Até que minhas novas asas titubeiam e observo o que estou deixando.
Prantos duram... Mostram a dor de me desvencilhar.
Mas a vista do outro lado é tão bela!
Então, continuo a voar...
Por meio da liberdade de um voo sem limites, alcanço um sonho suave...
Sei que a essência tornará e, para sempre, dentro de mim estará.
Perco-me na solidão do maior vazio cheio que meu peito fica.
Vazio. Cheio de devaneios.
Paro. Penso. Volto.
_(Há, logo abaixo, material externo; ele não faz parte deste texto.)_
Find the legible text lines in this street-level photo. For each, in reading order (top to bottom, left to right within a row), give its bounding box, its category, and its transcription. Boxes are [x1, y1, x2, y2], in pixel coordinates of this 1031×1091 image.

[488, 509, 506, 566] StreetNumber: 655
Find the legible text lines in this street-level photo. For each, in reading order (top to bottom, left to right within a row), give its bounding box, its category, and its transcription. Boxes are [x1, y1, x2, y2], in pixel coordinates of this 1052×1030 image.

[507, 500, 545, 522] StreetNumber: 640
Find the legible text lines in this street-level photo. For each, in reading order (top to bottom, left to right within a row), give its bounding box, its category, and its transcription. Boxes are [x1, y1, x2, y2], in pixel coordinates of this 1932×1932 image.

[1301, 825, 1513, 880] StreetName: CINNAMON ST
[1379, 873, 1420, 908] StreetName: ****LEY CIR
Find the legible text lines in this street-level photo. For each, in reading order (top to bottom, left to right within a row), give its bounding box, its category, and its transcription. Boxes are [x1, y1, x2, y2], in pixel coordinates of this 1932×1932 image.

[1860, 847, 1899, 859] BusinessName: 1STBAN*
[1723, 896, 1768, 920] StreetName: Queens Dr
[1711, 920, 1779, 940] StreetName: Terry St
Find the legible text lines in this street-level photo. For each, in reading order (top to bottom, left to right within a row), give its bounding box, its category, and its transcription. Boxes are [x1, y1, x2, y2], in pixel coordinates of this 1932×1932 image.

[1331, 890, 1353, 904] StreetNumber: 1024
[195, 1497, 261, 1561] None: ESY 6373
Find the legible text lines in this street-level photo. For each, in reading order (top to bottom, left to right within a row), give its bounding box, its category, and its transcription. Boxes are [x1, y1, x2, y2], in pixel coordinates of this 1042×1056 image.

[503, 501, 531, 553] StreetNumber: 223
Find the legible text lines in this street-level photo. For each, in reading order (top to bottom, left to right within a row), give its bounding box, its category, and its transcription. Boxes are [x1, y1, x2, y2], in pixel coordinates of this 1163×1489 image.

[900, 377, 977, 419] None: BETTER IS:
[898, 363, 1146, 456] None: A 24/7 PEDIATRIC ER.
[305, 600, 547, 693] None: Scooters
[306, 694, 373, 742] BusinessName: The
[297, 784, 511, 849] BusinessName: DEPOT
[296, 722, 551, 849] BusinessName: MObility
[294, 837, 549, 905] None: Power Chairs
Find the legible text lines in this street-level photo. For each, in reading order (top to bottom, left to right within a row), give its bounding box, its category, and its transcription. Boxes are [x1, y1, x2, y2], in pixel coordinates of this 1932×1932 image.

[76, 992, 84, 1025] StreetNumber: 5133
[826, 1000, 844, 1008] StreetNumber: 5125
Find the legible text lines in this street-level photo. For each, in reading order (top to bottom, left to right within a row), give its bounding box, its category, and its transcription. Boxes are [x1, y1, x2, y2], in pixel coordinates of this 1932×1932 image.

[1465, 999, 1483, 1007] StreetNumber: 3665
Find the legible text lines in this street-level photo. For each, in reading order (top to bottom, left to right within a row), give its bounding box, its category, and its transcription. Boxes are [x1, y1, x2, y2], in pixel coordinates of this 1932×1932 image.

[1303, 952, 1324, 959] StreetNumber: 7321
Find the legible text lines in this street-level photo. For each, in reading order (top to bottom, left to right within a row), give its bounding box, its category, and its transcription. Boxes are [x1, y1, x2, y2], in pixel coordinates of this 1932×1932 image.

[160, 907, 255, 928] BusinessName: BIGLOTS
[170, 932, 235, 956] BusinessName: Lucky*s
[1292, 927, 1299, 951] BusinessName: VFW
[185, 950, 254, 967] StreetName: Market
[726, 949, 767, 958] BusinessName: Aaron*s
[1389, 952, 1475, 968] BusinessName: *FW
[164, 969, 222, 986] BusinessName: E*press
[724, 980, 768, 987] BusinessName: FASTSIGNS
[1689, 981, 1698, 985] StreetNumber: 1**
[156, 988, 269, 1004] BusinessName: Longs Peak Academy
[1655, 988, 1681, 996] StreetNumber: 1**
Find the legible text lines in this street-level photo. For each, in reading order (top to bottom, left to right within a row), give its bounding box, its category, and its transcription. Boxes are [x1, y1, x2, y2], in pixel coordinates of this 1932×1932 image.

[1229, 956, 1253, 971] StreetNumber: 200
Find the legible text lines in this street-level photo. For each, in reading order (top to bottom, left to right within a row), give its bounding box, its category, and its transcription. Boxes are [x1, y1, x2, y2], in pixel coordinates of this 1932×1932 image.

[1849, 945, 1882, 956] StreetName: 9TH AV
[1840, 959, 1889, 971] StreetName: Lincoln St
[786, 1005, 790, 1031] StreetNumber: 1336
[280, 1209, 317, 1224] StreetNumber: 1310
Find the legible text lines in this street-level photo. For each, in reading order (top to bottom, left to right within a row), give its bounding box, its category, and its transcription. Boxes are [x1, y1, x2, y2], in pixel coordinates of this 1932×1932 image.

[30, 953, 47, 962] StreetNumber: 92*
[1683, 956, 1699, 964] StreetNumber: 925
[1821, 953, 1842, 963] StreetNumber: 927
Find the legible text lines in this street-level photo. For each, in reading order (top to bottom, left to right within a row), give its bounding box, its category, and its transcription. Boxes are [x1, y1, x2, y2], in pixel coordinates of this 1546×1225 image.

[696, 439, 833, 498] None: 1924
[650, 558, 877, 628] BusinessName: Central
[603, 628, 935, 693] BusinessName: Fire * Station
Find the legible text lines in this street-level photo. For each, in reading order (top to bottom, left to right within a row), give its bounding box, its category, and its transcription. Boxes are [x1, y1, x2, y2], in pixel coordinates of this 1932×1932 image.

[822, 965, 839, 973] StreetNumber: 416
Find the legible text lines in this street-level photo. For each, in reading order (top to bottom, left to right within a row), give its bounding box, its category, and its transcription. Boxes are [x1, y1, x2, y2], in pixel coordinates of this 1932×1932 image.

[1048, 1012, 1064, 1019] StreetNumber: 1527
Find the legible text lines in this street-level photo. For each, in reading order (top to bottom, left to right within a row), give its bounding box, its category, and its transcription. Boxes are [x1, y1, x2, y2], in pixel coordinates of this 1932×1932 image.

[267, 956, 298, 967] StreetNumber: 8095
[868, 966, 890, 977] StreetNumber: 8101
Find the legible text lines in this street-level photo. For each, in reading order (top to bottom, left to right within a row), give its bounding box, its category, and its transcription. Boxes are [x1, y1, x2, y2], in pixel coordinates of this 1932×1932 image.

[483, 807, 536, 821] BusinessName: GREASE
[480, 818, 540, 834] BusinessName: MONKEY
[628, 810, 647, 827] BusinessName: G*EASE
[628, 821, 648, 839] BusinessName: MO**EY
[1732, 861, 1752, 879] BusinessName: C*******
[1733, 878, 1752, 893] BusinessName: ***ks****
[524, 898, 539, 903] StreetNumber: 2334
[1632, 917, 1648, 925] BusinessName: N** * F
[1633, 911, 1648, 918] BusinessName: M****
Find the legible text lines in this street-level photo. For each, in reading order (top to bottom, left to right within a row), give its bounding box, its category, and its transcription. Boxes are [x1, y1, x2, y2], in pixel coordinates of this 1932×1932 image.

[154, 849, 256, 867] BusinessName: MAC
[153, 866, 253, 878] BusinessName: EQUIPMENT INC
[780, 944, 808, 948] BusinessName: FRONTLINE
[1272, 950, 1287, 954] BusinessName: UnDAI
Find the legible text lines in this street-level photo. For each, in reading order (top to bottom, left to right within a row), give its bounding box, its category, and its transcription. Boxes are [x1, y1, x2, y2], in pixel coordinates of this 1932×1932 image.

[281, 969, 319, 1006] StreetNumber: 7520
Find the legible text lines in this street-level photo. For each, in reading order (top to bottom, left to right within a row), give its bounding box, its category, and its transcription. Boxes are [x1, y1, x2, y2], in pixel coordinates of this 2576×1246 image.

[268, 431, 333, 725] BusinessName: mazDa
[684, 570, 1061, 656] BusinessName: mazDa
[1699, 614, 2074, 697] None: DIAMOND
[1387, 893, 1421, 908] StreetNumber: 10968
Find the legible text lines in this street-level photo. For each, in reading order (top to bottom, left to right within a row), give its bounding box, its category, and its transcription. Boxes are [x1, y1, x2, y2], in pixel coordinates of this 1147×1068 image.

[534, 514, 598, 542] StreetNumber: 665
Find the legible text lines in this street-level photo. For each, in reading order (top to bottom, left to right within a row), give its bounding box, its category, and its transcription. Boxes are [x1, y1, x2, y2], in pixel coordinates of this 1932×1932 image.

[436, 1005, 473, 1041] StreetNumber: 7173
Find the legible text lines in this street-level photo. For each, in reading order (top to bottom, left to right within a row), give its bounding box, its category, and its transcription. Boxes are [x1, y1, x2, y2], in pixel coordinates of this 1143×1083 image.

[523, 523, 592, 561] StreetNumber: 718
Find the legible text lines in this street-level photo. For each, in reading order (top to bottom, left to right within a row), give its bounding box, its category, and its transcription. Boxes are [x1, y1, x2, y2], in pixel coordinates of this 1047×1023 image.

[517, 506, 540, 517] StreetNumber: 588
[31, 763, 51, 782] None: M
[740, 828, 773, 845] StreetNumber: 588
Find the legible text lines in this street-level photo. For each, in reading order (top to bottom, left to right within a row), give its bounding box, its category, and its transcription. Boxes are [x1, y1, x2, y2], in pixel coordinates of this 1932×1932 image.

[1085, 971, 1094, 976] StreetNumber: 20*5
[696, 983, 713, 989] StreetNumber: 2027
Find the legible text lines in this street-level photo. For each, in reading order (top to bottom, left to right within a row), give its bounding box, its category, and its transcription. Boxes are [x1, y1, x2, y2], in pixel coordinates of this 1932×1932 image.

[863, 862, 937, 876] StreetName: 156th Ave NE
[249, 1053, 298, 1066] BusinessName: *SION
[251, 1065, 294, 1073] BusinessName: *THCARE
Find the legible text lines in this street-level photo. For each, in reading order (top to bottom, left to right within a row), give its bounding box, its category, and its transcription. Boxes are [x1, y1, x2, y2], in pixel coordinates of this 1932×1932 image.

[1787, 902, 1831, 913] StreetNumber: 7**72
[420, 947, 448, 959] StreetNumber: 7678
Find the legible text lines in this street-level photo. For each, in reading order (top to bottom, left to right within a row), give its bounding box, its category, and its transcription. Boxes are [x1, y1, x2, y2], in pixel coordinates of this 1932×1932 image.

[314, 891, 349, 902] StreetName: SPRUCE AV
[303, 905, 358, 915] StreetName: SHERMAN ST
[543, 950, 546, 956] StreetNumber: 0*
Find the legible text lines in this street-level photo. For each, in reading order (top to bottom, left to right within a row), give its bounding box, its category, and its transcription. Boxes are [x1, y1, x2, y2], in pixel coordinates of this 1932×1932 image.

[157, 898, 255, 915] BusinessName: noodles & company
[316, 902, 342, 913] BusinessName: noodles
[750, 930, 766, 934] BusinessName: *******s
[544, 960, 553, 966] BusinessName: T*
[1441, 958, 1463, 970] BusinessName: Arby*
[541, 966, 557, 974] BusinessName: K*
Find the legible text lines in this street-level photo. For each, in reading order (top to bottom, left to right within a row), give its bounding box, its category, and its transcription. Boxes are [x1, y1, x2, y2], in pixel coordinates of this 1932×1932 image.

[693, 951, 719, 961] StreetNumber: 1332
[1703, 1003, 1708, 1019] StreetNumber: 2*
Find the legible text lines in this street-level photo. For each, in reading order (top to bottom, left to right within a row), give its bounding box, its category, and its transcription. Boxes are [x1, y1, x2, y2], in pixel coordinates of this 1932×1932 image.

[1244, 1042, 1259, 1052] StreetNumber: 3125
Abrevio.
Mas àquele lugar não pertenço mais.
Por isso, voo.
Voo em direção ao céu, voo sem destino certo.
É o que preciso nesse instante.
Instante que me recria e me faz estar perto.
Apenas voo para criar o meu eu.
Quero construir os meus próprios horizontes, levando comigo as memórias mais ternas.
Minha alma, agora, se renova e se faz minha- apenas minha.
Então, depressa, sou eu comigo mesma.
Sigo apenas com a dor do arrancar das raízes e com a singela sabedoria para guiar minhas ligeiras asas.
E, quando escurecer, voltarei para casa.